* [INPUT]
··········

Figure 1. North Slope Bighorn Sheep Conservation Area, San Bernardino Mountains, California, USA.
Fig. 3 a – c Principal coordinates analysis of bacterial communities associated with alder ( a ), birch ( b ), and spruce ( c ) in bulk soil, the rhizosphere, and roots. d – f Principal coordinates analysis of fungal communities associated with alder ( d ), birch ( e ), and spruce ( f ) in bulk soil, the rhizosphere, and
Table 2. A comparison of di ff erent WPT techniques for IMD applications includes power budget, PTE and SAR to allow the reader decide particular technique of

··········

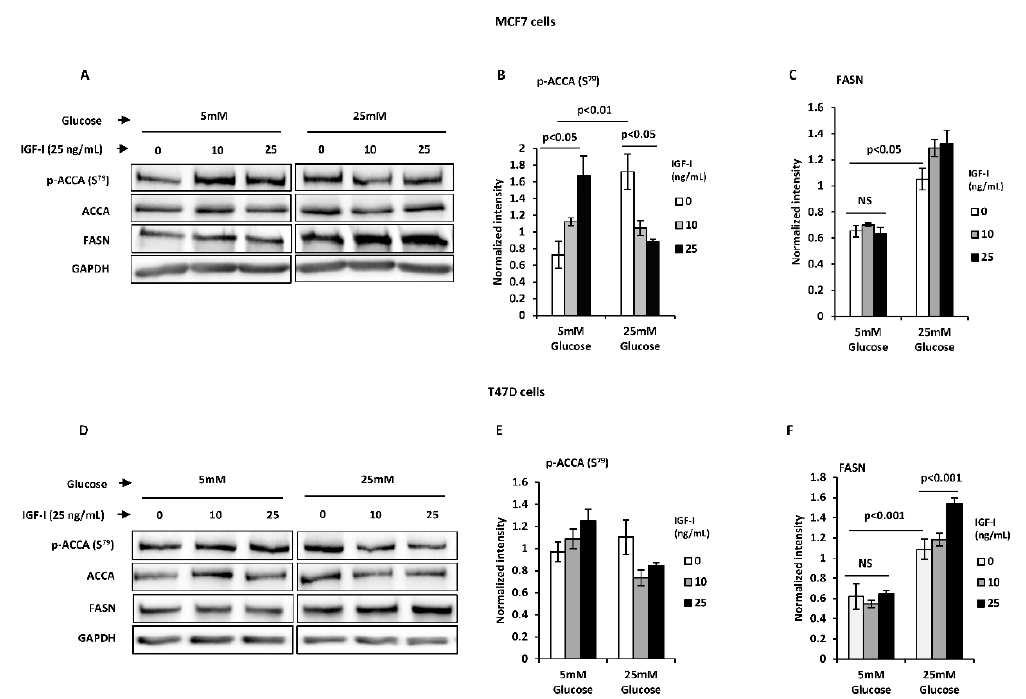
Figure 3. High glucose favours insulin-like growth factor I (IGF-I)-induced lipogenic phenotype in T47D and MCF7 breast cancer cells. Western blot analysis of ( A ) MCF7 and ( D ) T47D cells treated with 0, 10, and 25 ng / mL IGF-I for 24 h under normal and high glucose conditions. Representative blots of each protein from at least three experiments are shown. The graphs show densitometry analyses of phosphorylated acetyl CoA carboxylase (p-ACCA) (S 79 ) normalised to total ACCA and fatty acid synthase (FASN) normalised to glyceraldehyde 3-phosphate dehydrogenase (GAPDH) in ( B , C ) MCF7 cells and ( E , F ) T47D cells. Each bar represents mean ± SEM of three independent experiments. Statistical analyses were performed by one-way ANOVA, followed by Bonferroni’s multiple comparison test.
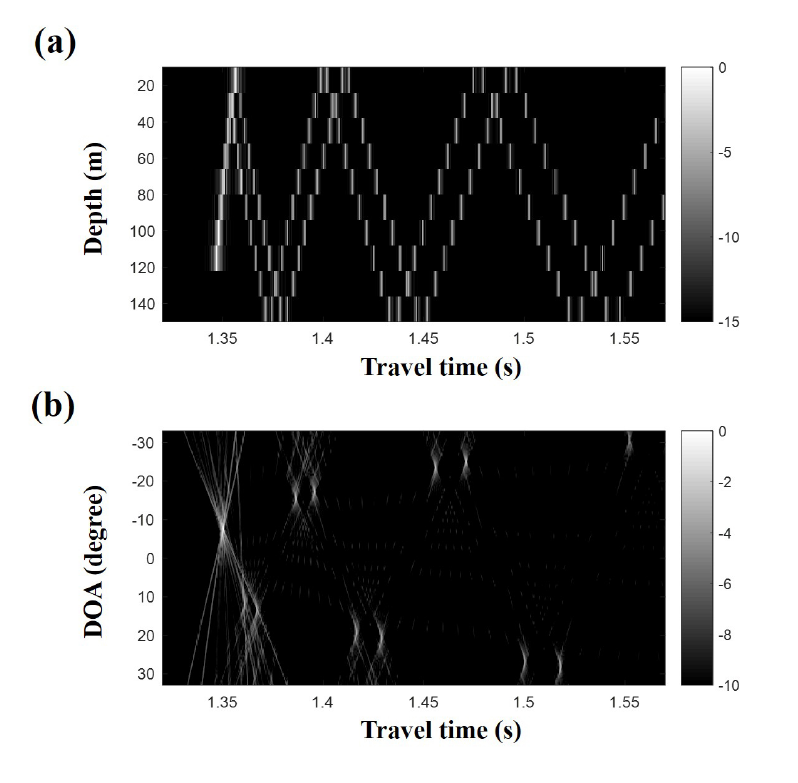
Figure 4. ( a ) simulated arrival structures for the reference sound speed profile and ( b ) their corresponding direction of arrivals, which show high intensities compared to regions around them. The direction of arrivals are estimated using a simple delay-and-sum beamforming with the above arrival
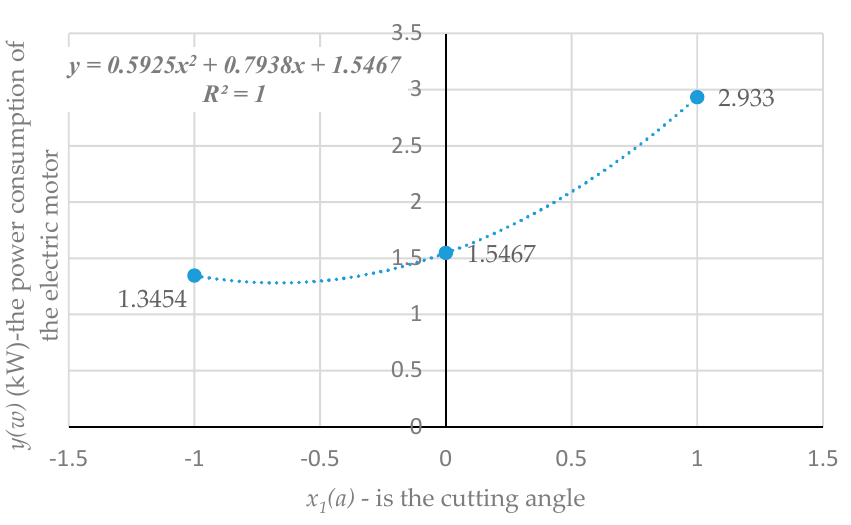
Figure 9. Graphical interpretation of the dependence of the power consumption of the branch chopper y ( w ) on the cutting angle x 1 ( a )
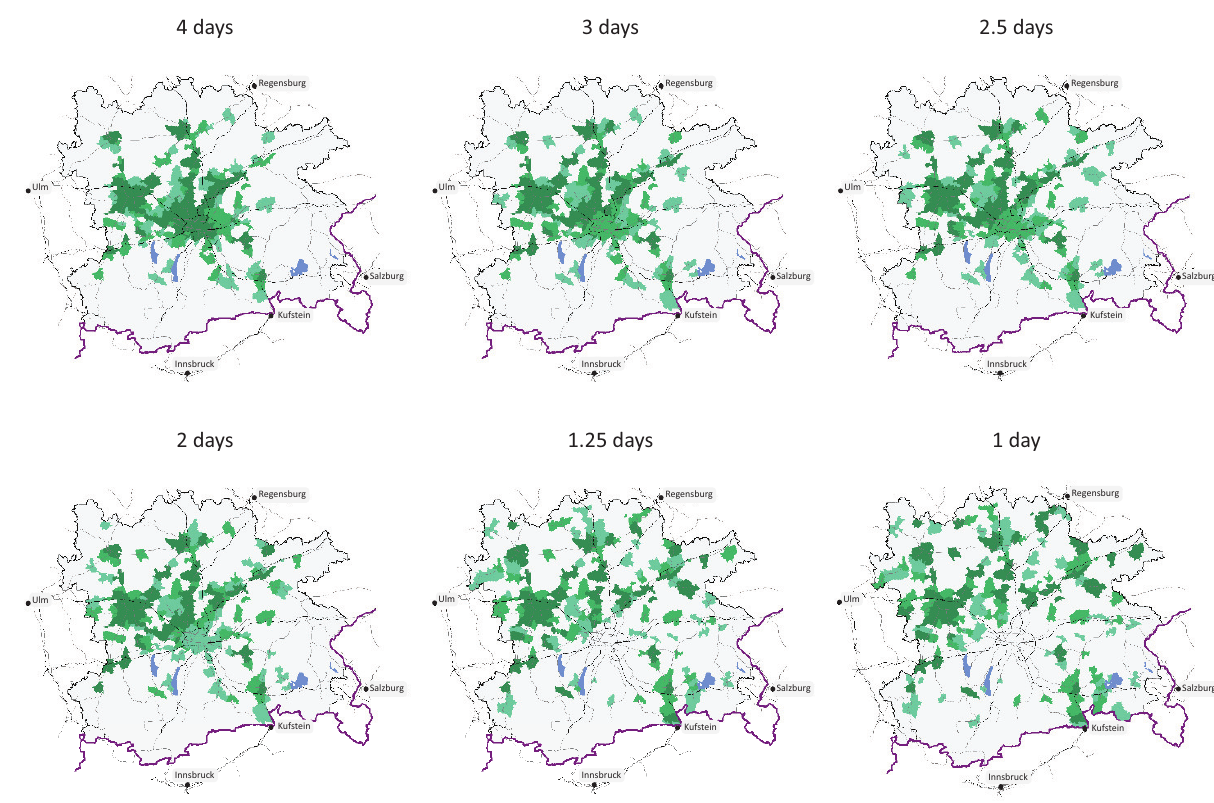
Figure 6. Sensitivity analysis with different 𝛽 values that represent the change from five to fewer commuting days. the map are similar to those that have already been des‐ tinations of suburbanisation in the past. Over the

··········

* [HOW TO COMPLETE THIS TASK] Copy out every line of the entries where the string "power" shows up.

* [RESPONSE TO THIS TASK]
Table 2. A comparison of di ff erent WPT techniques for IMD applications includes power budget, PTE and SAR to allow the reader decide particular technique of
Figure 9. Graphical interpretation of the dependence of the power consumption of the branch chopper y ( w ) on the cutting angle x 1 ( a )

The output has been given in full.